▶ _Task requirements_
Convert the data, from the line containing "phylum: Tracheophyta" through the end of the data, into a JSON list of strings with one string per line, leaving out blank lines and the pictures.

▶ _Input rows_
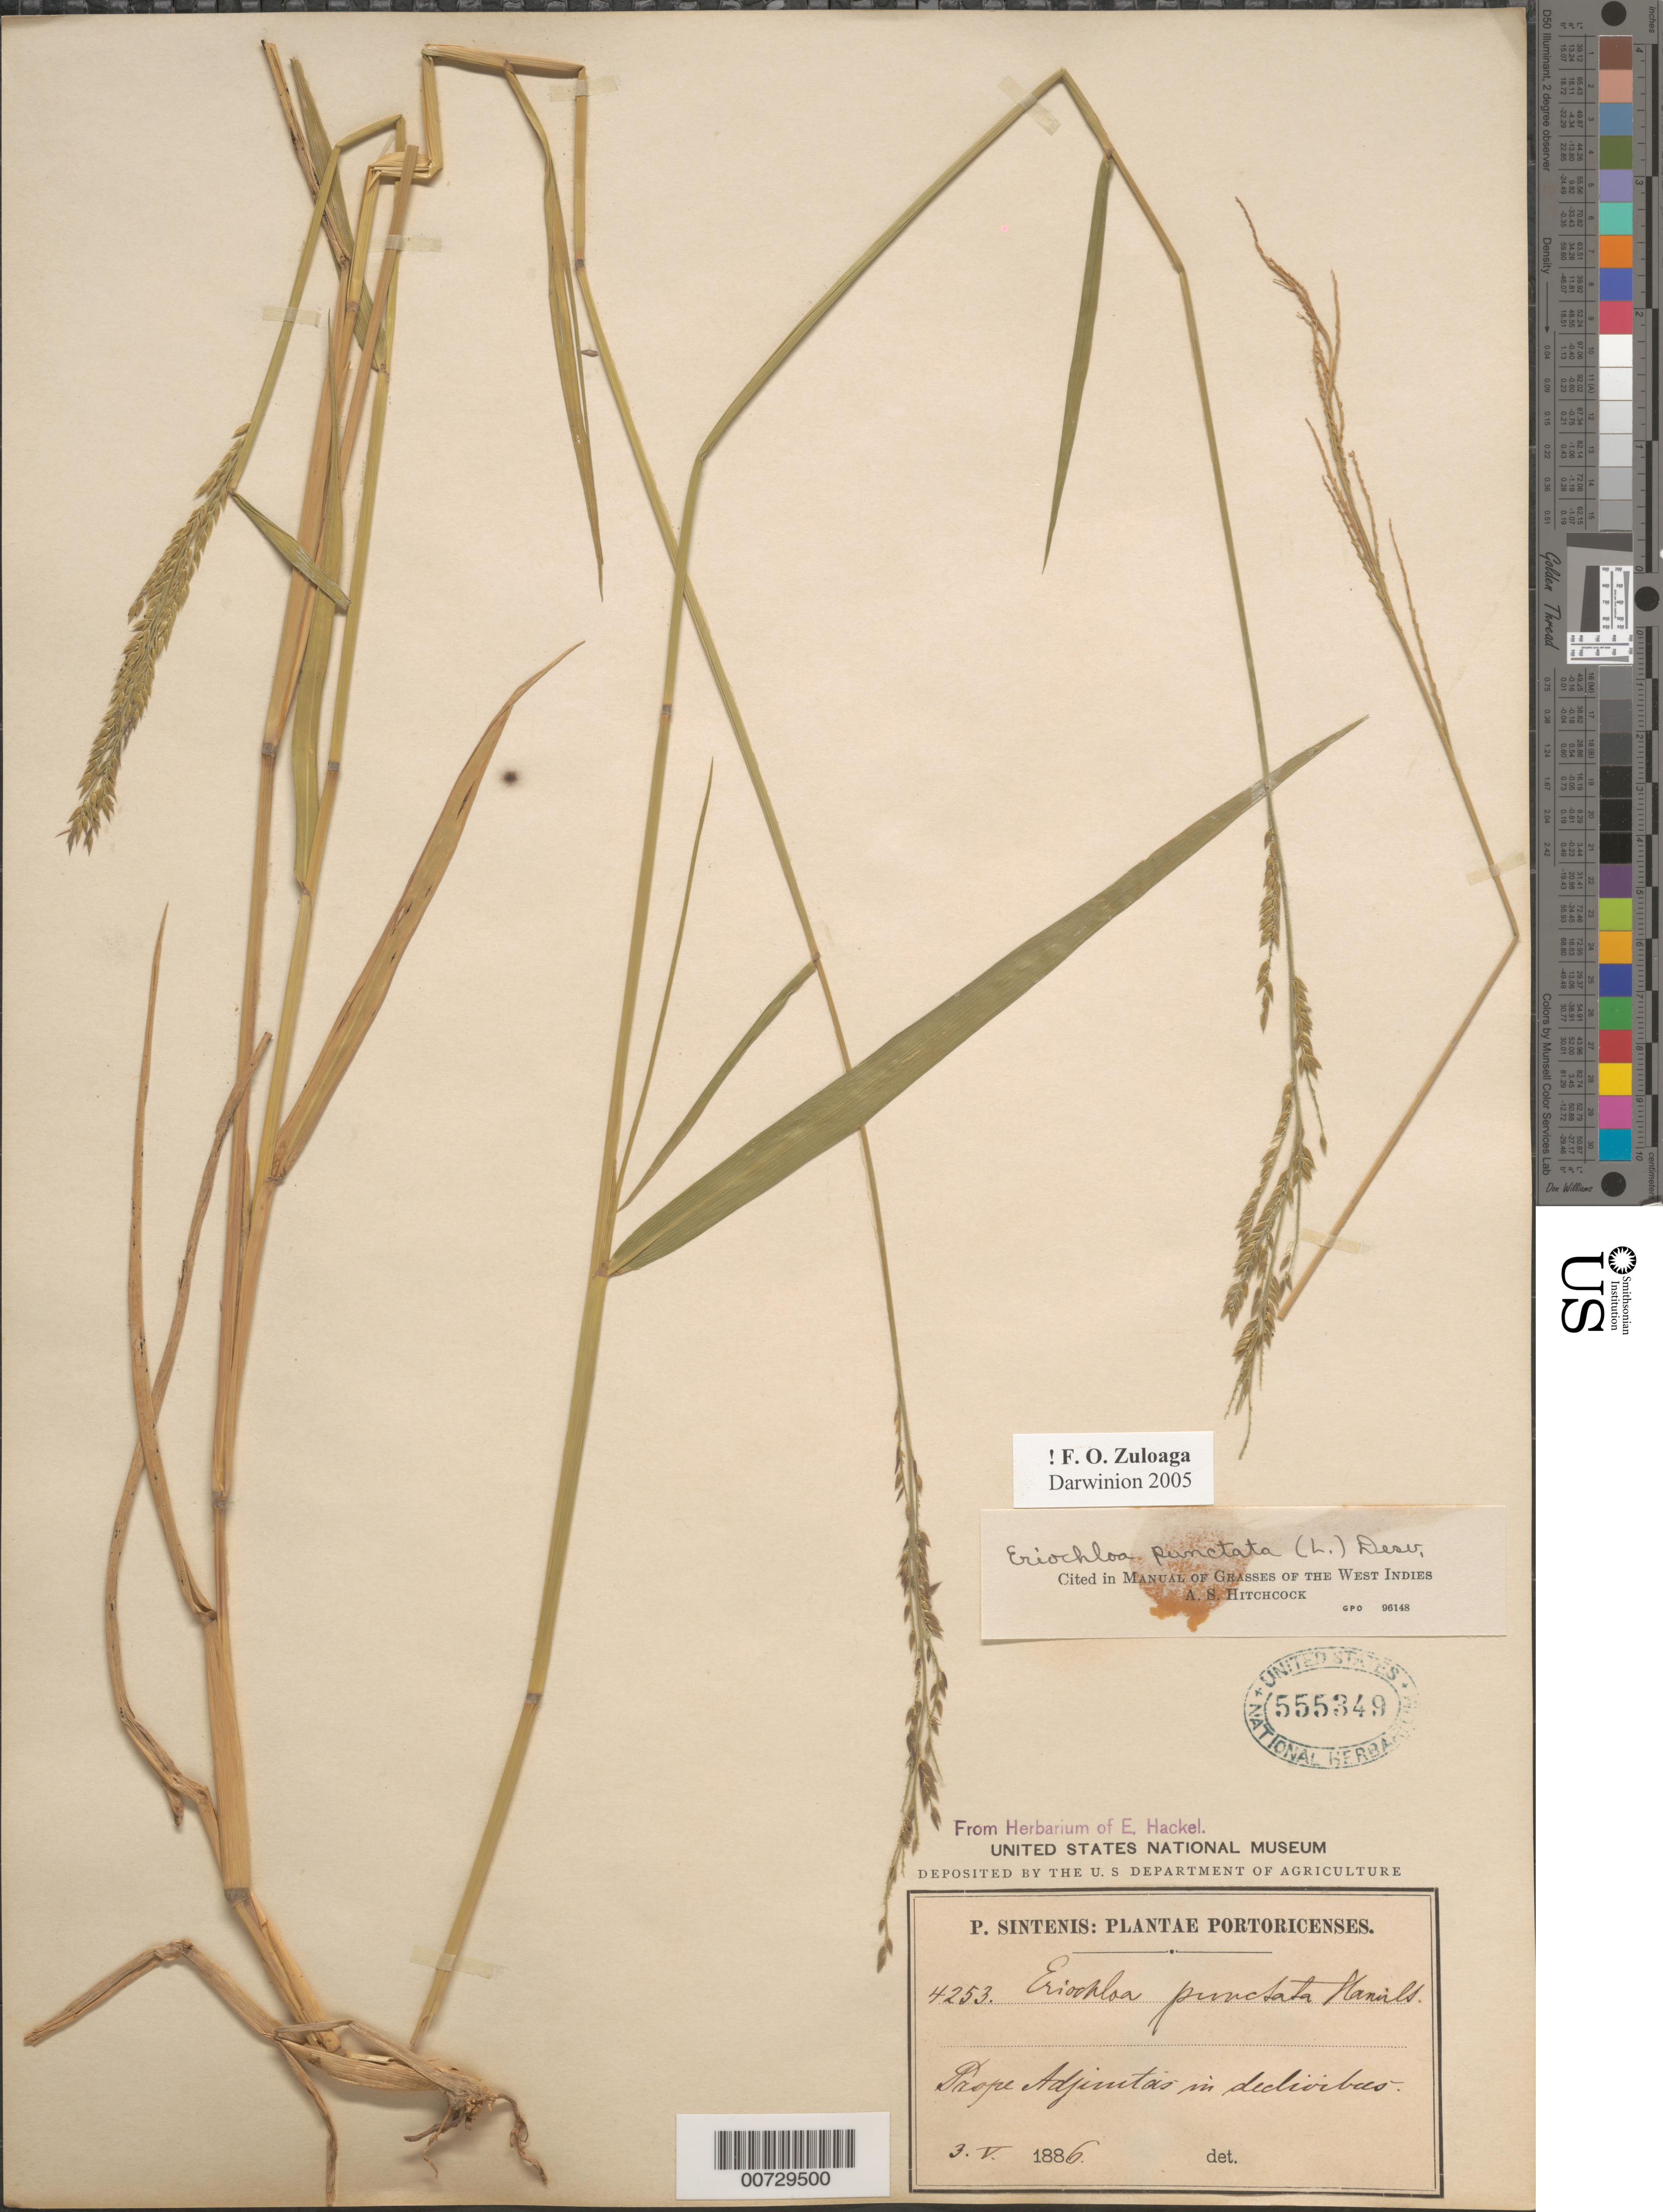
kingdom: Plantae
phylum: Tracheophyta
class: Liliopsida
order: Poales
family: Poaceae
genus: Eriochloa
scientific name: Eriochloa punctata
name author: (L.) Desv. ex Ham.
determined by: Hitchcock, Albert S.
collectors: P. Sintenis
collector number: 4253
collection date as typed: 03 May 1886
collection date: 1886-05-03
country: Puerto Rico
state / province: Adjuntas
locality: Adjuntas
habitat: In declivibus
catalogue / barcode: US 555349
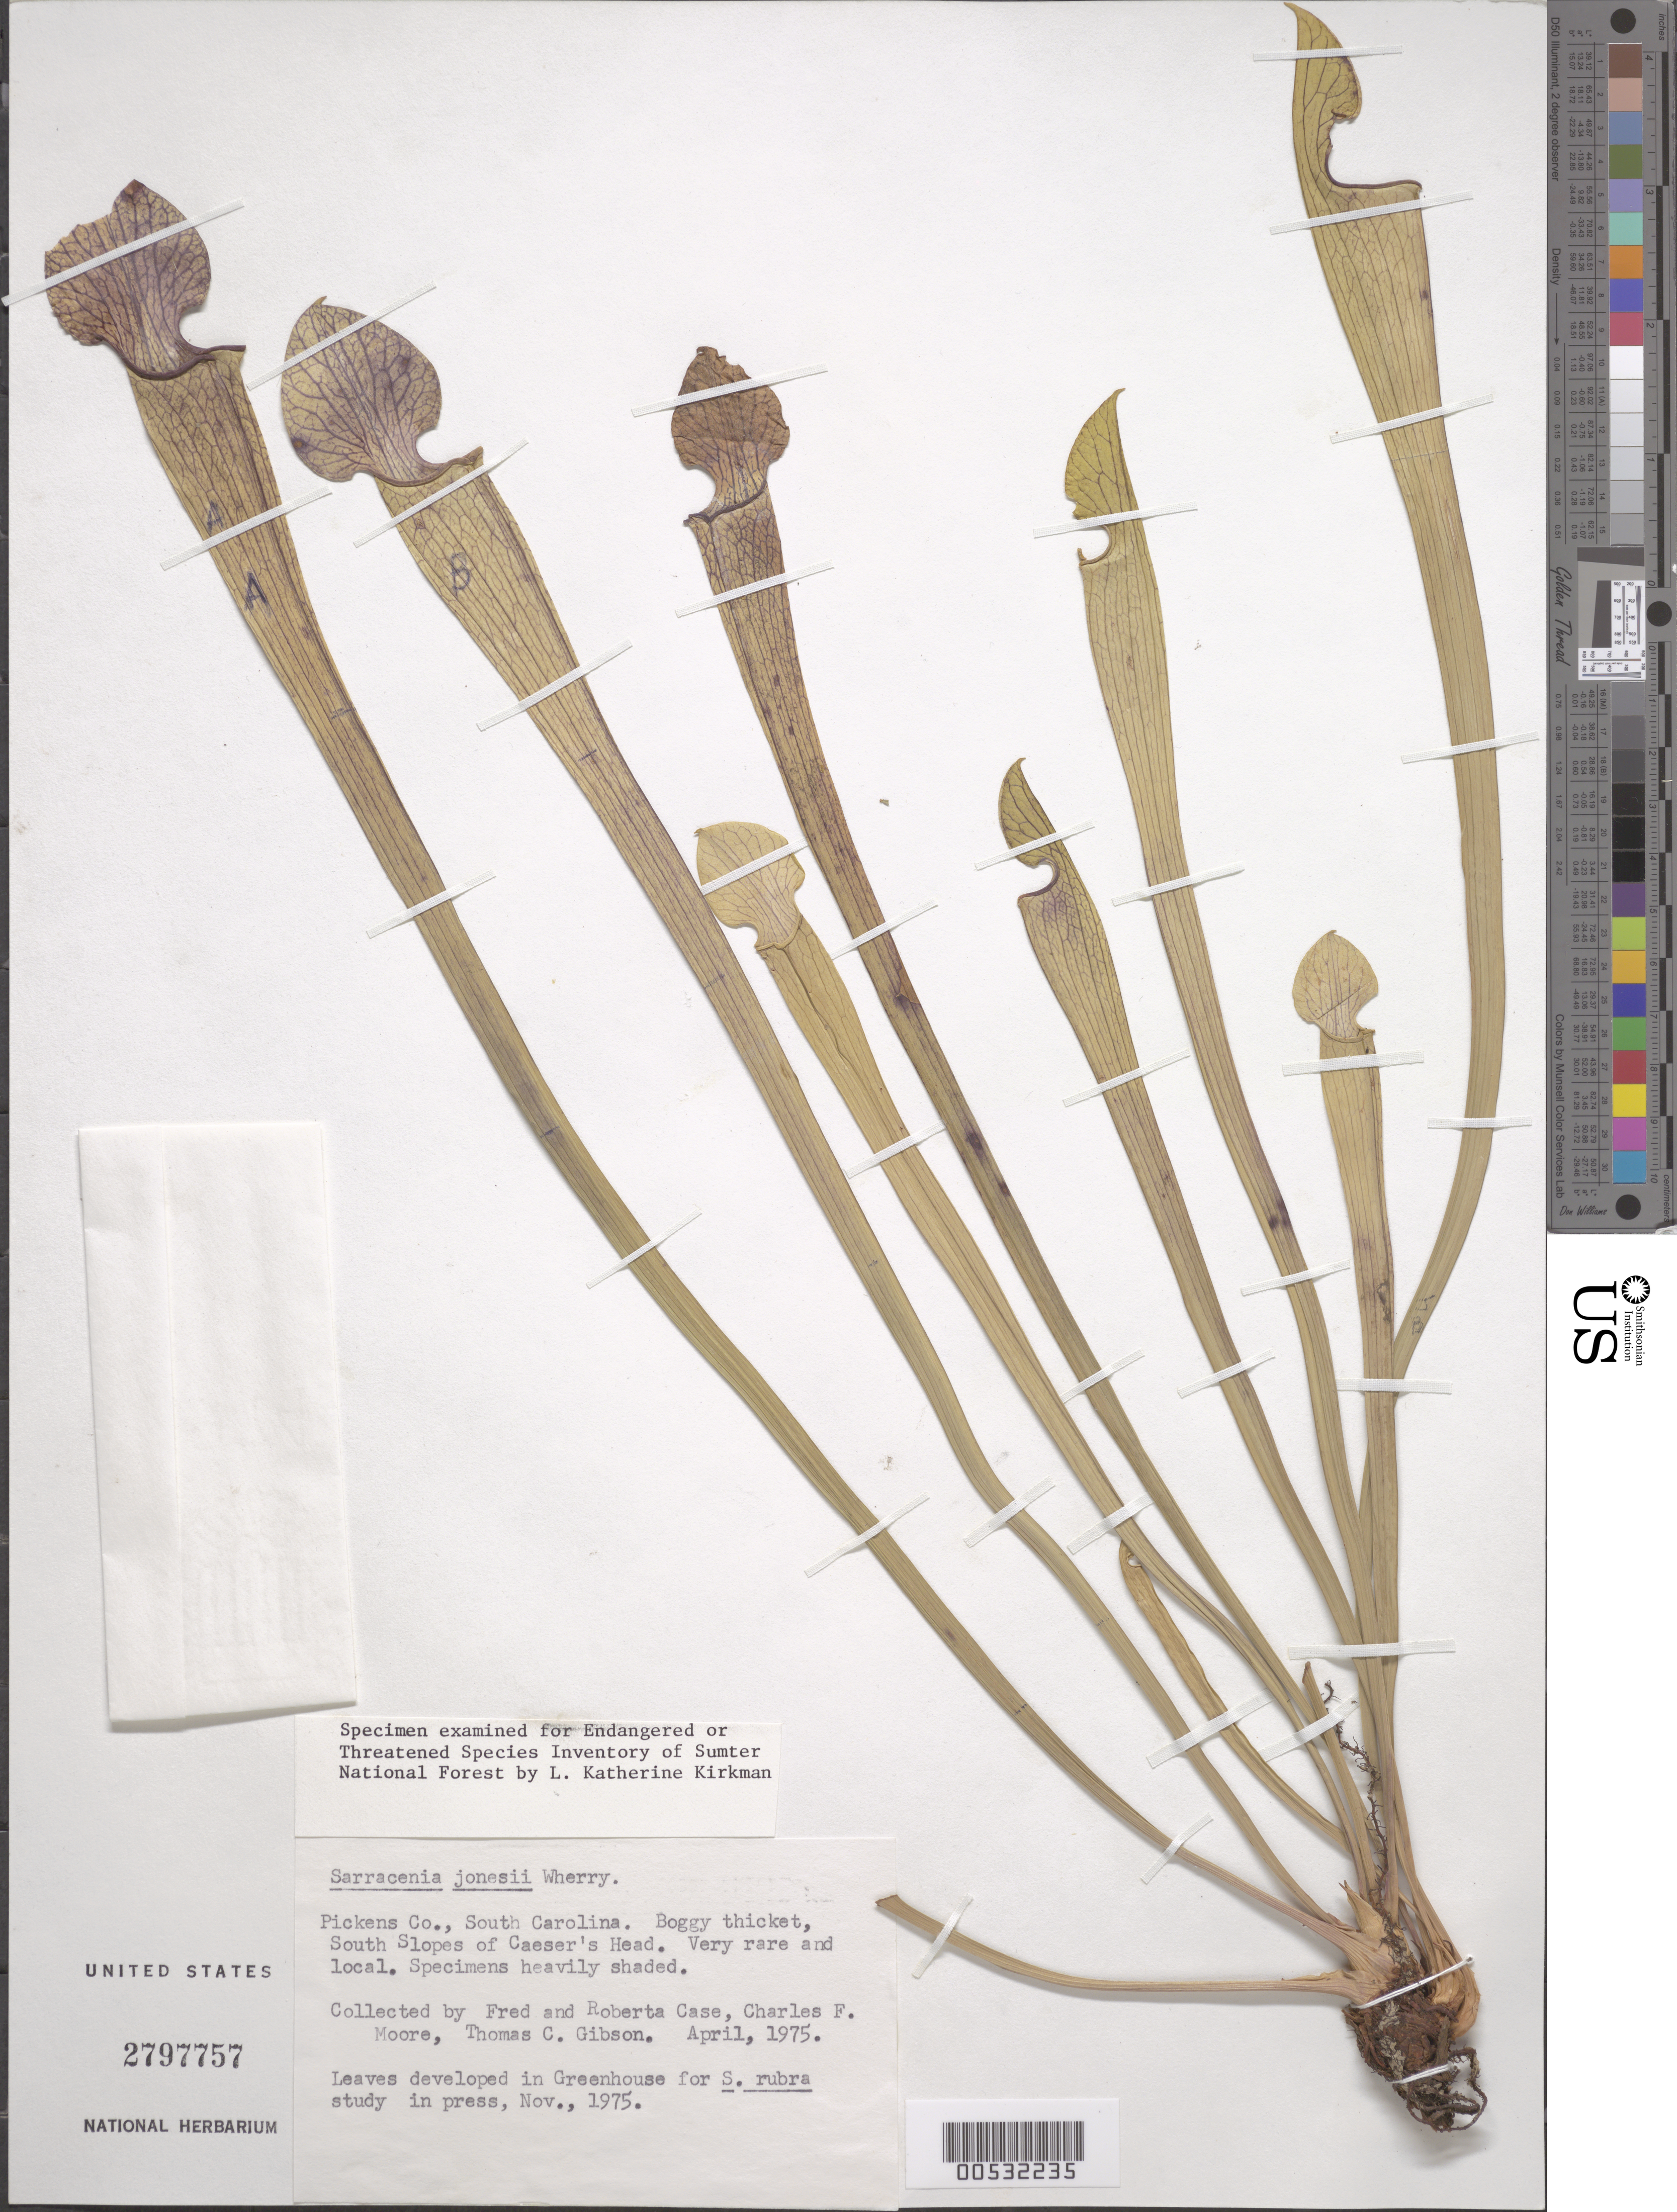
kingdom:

▶ _Complete answer_
[
  "phylum: Tracheophyta",
  "class: Liliopsida",
  "order: Poales",
  "family: Poaceae",
  "genus: Eriochloa",
  "scientific name: Eriochloa punctata",
  "name author: (L.) Desv. ex Ham.",
  "determined by: Hitchcock, Albert S.",
  "collectors: P. Sintenis",
  "collector number: 4253",
  "collection date as typed: 03 May 1886",
  "collection date: 1886-05-03",
  "country: Puerto Rico",
  "state / province: Adjuntas",
  "locality: Adjuntas",
  "habitat: In declivibus",
  "catalogue / barcode: US 555349",
  "kingdom:"
]